While I collect drawings, photographs and ideas, I rarely make a complete scale drawing of my quilt. My designs are often first realized in fabric. One of my award-winning quilts came from seeing a sunflower field in North Dakota. My sketch was three lines on a scrap of paper. I wrote by each "yellow," "dark green," "blue".  Another winning quilt was inspired by a drive through the countryside on a gray foggy winter day. I joked with my husband that you couldn't see where the horizon and the sky met and that I should make a quilt like that -a sheet of white. It became perhaps my finest quilt. I plan quilts on sleepless nights and will begin finding the fabrics, or creating them with dye or paint the following day.  With larger quilts I usually create a small prototype to check the proportion and color before committing large amounts of fabric to a quilt that ends up just not working. 

Your art quilts have a refined, modern feel without too much embellishment. How do you know when a piece is finished?

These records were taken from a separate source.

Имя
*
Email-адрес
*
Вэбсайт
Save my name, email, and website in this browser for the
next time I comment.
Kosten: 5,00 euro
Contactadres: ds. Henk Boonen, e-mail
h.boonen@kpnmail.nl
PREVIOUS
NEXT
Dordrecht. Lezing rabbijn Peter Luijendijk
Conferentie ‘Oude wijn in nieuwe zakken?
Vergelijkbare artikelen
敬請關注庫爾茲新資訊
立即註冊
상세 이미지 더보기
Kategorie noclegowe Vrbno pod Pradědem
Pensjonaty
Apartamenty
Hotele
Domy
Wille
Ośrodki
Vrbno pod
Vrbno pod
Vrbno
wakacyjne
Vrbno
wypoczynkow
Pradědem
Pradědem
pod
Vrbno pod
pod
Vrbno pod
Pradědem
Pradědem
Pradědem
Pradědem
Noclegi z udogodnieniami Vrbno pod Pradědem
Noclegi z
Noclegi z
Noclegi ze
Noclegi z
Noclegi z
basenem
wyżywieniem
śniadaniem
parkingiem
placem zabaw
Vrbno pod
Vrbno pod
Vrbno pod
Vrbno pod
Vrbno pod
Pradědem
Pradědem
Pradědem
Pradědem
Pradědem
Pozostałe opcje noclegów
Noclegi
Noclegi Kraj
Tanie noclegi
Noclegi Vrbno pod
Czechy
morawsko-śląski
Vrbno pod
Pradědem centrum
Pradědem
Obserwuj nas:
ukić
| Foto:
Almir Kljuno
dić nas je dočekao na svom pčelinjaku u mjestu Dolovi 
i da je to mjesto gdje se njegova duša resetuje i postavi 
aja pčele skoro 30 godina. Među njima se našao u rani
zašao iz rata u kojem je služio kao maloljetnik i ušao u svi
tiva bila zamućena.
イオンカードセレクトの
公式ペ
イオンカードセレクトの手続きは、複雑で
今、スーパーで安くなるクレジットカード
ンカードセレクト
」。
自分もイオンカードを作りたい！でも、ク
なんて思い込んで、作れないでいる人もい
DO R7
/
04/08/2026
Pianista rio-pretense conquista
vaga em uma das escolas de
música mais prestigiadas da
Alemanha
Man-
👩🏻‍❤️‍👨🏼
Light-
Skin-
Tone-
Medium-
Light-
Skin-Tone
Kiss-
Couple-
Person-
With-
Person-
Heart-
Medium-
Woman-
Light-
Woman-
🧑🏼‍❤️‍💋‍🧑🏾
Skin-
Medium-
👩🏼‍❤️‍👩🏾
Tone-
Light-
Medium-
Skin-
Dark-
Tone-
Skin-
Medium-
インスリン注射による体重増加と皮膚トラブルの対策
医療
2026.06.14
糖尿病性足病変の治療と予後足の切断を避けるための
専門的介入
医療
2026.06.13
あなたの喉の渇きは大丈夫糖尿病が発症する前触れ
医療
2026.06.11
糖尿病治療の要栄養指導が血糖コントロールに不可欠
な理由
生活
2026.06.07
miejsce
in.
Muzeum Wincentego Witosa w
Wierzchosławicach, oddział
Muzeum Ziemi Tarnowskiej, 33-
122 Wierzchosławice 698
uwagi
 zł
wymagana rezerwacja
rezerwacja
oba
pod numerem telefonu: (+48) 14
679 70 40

I compete in quilt shows against traditional quilters, requiring finishing techniques that hold up to the scrutiny of traditional judges. While I don't use traditional designs or patterns, I want my stitch length even, my binding filled, and perfect mitered corners. My threads are buried properly and my invisible stitches should be invisible. Without patterns, creating a piece is intuitive. I work over the entire surface of the quilt to ensure that the quilting is balanced and that the quilt lies flat. I want any embellishments to enhance the design, never dominate it. I want the design itself to communicate something without trying to be realistic or photographic. Because I work over the whole surface in stages, I am able to pause and stand back, sometimes photographing the quilt in order to step away from it. This process helps me judge whether the quilt is finished. Sometimes it is finished way before I expect it to be!


quilting arts; art quilt

"Little Dotty Trees"


Any tips you'd like to share for art quilters looking to expand their skills and expand their surface design knowledge?

Play. Explore. Cut lots of pieces of plain muslin about 12" x 12". Try a different surface treatment on each and write on the fabric what you did. Spend lots of time in craft, art, and hardware stores looking at things to print with, to create patterns with, and to color with. Constantly ask yourself "Would this work with fabric?"  "What could I do with this?" Read about techniques that are tried and true but also about those that are new. Play a lot. 

But I would also add to use good workmanship in your quilts. An art quilt can also be an award-winner in a quilt show.